The delegates of the 18th World Trade Union Congress, held in May 2022, in Rome, as a sign of honor for his contribution, declared him Honorary President of the WFTU.

In the years 2006-2022, he was accredited permanent representative of the WFTU to the UN, in New York and to the ILO, in Geneva, where he addressed the annual Plenary Session sixteen times.
He was co-organizer of the World Trade Union Forum in Beijing during the period 2006-2011.
He has visited, as a leader of the WFTU, 87 countries from all continents. He has been a keynote speaker at 120 international forums and international initiatives.
He has received very important state awards in Cuba, Vietnam, South Africa, Venezuela, Syria, Palestine, Sudan and has received numerous awards from major trade unions and social organizations around the world.
He has met dozens of important prime ministers and state presidents.

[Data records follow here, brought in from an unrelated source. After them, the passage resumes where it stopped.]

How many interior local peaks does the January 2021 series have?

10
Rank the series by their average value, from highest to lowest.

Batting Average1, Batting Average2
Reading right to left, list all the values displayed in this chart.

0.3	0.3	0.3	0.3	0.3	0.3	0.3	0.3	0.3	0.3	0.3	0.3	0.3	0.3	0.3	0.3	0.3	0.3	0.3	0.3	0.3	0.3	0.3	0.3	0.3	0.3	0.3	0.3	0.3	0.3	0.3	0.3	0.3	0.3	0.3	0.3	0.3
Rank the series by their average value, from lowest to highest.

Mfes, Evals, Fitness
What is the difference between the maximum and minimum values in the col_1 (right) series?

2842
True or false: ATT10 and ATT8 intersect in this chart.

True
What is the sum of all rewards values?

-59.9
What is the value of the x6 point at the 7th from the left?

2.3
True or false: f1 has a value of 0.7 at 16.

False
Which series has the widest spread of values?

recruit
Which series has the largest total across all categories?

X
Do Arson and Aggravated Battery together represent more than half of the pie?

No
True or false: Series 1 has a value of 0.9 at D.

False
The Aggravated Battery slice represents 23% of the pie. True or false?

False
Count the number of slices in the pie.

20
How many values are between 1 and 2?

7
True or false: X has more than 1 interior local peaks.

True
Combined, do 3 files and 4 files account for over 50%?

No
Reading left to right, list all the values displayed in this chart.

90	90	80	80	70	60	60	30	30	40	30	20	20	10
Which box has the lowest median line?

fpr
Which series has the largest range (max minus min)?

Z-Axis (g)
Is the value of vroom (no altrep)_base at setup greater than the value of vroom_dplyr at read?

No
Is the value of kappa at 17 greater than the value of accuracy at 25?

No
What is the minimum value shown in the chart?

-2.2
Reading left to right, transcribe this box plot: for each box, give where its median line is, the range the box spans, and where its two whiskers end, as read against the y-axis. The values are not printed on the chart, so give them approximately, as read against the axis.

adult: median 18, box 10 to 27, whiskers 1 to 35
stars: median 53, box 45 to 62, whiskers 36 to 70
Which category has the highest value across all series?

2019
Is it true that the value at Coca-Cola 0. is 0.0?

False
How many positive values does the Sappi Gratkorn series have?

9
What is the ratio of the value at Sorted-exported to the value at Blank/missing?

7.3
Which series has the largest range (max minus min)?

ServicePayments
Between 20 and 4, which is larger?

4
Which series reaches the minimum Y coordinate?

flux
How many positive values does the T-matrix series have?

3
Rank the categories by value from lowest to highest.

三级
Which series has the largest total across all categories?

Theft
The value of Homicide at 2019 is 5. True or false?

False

He speaks Greek, English and Russian.

Evaluation of the action

For his political and union activity, he was persecuted by the employers and by the bourgeois state. He was arrested several times by the police, judged by bourgeois courts. In total, he was fired 6 times. In 2018, when he was the
permanent representative of the WFTU to the UN, the US State Department and its embassy in Athens banned him from entering the United States, calling him a danger to the country (https://www.902.gr/eidisi/ergatiki-taxi/150776/kataggellei-tin-arnisi-ton-ipa-gia-ekdosi-vizas-ston-geniko-grammatea, https://www.902.gr/sites/default/files/MediaV2/20180208/pso_diamartyria_gia_mi_horigisi_vizas.pdf)

Throughout his path, he never lost constant contact with his roots and his island.

Written work

The labor union movement 1918-1948: Two lines in constant confrontation, Modern Era Publications, Athens, 2001, 4th edition.

Pastoral of Skyros, 1st edition by the Agricultural Cooperative of Skyros, 2020. 2nd edition by the Municipality of Skyros 2023.

Critical Notes on the History of the World Trade Union Movement: Issues of tactics and strategy, published by the International Workers' Institute (IWI), 2024.